Is Chinese economy really recovering?

Recently, Chinese economic data show recovering. Since exports are still in slump, analysts describe that these positive changes have been led by the domestic demand.

HSBC's December manufacturing PMI was 50.9, the highest figure in the past 14 months. Industrial production in November posted the first two digits growth since March, according to the National Bureau of Statistics.

Energy consumption is also rising in step with the recovering economic data. Year-on-year growth of Chinese electricity output remained below 3% during the second and third quarter, but it rose to 6.4% in October and to 7.9% in November. It suggests revitalizing industrial activities.

Crude oil processing in China rose only 1.6% from a year ago during the first eight months in this year, but the growth rate increased to 7.0% in September and to 6.7% in October then to 9.1% in November.

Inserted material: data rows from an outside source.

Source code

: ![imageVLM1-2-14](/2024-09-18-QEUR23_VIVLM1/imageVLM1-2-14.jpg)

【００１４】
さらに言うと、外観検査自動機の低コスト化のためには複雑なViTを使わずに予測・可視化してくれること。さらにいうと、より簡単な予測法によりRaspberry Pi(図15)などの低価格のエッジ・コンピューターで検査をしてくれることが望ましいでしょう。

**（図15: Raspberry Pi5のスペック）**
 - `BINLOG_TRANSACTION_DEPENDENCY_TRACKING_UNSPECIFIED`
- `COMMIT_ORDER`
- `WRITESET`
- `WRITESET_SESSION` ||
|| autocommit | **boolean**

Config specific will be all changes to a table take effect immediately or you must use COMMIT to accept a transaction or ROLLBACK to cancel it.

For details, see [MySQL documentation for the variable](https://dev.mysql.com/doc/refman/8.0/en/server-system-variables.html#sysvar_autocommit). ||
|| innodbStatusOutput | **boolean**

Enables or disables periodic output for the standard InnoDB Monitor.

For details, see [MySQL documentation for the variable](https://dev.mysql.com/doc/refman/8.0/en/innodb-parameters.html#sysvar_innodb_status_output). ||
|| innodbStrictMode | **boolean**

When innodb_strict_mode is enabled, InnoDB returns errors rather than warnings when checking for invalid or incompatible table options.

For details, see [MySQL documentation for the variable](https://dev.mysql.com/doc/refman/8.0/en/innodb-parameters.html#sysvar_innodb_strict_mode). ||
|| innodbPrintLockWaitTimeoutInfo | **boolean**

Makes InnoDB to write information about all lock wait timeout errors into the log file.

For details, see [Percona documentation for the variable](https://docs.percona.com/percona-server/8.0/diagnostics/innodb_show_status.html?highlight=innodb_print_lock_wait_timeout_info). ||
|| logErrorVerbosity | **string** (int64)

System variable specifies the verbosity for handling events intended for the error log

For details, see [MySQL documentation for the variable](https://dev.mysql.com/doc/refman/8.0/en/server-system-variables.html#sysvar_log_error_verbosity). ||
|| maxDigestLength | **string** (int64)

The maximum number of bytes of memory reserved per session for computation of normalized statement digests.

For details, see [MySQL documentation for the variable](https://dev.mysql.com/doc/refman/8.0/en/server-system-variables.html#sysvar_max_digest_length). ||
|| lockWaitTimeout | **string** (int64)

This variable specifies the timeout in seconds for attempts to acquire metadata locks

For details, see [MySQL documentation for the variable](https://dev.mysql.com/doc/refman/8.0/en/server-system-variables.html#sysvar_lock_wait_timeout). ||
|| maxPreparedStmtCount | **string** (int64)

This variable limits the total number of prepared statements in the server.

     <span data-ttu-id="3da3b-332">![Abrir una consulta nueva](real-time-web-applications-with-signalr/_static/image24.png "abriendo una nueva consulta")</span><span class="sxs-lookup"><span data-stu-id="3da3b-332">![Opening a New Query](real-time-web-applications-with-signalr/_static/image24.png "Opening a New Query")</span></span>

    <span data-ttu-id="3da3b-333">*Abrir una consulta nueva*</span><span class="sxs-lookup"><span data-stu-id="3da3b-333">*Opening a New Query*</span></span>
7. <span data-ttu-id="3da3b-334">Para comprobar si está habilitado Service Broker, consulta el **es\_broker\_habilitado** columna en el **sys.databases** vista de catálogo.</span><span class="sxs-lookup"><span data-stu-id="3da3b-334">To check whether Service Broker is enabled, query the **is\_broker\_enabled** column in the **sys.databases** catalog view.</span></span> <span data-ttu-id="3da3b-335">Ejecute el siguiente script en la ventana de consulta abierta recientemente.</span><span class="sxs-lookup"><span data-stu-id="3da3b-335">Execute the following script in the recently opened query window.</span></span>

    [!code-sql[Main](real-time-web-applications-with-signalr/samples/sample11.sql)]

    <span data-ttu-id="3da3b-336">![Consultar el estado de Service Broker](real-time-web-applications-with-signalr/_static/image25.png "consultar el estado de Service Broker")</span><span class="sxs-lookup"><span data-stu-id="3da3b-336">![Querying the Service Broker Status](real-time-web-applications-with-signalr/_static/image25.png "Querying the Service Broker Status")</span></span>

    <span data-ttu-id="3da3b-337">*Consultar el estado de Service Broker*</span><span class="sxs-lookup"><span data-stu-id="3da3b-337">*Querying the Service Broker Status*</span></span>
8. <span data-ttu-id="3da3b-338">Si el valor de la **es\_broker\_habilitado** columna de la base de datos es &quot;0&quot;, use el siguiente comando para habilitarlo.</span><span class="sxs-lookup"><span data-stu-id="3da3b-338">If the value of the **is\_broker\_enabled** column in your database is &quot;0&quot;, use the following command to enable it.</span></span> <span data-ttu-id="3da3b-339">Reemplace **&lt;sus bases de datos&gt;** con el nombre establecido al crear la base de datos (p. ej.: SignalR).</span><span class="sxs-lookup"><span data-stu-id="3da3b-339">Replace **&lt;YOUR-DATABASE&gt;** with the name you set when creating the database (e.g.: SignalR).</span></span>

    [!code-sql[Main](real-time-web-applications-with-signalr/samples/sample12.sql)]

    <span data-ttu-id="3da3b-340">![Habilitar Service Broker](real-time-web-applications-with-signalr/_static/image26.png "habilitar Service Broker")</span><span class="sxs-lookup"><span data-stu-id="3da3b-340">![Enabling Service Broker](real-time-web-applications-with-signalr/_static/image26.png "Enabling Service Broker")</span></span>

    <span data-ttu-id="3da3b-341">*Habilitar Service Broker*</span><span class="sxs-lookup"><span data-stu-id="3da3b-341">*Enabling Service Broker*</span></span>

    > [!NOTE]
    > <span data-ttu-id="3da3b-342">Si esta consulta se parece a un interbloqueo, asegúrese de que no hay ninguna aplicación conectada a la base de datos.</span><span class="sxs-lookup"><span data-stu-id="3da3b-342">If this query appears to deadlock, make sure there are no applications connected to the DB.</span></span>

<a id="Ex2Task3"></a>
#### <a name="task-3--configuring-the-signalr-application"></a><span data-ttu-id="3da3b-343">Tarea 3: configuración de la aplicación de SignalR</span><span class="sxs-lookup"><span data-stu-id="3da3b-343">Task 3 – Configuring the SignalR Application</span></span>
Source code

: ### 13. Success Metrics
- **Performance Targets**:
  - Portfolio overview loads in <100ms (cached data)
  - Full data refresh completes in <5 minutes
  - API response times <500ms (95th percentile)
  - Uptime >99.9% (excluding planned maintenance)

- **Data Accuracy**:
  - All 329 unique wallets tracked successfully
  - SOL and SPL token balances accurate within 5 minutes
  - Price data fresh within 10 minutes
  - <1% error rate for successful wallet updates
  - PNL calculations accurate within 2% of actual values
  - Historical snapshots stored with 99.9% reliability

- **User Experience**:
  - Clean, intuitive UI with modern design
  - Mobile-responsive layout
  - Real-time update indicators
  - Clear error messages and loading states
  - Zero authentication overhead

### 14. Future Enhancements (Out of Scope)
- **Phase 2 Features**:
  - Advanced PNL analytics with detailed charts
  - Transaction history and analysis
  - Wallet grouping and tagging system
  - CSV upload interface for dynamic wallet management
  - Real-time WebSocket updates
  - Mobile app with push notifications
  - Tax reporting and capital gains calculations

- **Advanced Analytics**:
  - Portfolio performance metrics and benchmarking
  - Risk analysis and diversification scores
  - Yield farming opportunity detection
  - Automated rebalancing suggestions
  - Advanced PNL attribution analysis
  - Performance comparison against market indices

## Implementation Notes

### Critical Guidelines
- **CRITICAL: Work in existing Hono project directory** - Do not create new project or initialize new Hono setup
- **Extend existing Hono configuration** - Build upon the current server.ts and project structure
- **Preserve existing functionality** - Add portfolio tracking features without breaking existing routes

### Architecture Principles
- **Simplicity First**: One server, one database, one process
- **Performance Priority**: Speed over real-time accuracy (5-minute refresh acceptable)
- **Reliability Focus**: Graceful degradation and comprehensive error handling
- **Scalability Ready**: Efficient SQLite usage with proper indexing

Monthly petroleum products output tells us that surging gasoline and gas oil production suggest strong demand from the transportation sector.

Meanwhile, the balance between crude oil supply and processing apparently shows shortage of supply in the past couple of months. This means current increased crude oil processing in China is not a pre-planned activity.

Previously, monthly shortage was solved with averaging with previous and next months. However, recent consecutive shortage is likely reducing crude oil inventories in China.

Crude oil stocks excluding strategic reserve as of the end-October fell 3.5% from a month ago, according to Xinhua News. The inventory level seemed to decrease further in November.

Incidentally, the ample excess supply in the first half of this year was caused by the installation of 80 million barrels strategic reserve into the newly built facilities.

If domestic demand really leads economic recovery, China will have to import more crude oil to meet high processing. Import volumes in December and January may tell us the change.

On the other hand, Chinese government is scheduled to introduce a new petroleum consumption tax on 1st January 2013. The tax rate for fuel is 0.8 RMB per liter. Since current prices of regular gasoline are around 7.5 RMB per liter, pump prices will rise more than 10% after 1st January.

Rush demand before the enforcement of the new tax might be one of the reason of recent high petroleum demand. In that case, the demand is likely to shrink after January.